When the 25-year-old doctor galloped into the Forks he wowed locals. Larson describes him as having “dark hair, striking blue eyes,” attracting the attention of young women. He knew how to woo the head honchos too, because according to the Chicago Tribune, “The trustees of the grade school were impressed with Mudgett’s gentlemanly manners, and hired him as the school principal.”
It’s possible that he, under the influence of his good neighbors, lived an honest life—for a little while anyway. In Mudgett’s memoirs, written before his execution, he reflected on his time in Clinton County: “Here I stayed for one year doing good and conscientious work, for which I received plenty of gratitude but little or no money.” Larson reports Mudgett was forced to sell his horses and often passed the wee hours of the night pacing outside his boardinghouse. “Starvation was staring me in the face,” wrote Mudgett.

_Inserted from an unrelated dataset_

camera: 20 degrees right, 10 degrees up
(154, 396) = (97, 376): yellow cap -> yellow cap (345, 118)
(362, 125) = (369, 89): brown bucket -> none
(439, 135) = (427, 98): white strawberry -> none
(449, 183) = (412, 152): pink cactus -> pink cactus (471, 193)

Burned out on hardscrabble living and his tenure at the Winter School, on Pepperhill Road, Mudgett dreamt of his role as dapper, well-to-do doctor and, Larson speculates, began scamming insurance companies by filing fake policies, presenting corpses he probably dug up from cemeteries—possibly in Canada, a quick trot up Hemmingford Road—and collecting fat checks. Exactly when he switched to “fresher” bodies is anybody’s guess, though Larson cites a rumor about a kid, last seen with the school principal, who disappeared: “Mudgett claimed the boy had returned to his own home in Massachusetts.” Tight-knit community or not, his word was enough: “No one could imagine the charming Dr. Mudgett could harm anyone, let alone a child,” writes Larson.

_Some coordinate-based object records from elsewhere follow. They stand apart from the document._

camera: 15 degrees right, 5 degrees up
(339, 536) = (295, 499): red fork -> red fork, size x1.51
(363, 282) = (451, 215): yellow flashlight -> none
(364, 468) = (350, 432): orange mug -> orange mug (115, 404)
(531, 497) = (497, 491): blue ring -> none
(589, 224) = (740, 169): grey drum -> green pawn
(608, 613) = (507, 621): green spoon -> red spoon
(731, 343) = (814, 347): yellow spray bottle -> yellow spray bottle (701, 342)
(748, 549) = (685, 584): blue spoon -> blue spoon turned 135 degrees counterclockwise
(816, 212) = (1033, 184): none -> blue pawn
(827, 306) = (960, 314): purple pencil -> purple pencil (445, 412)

One thing’s for sure, Mooers Forks was Herman Webster Mudgett’s last stop before reemerging in the Midwest as H. H. Holmes. On a wax cylinder recording, discovered in 1997 in a New Jersey attic, Holmes’s even, tenor voice can be heard confessing: “I was born with the devil in me. I could not help the fact that I was a murderer, no more than the poet can help the inspiration to sing.”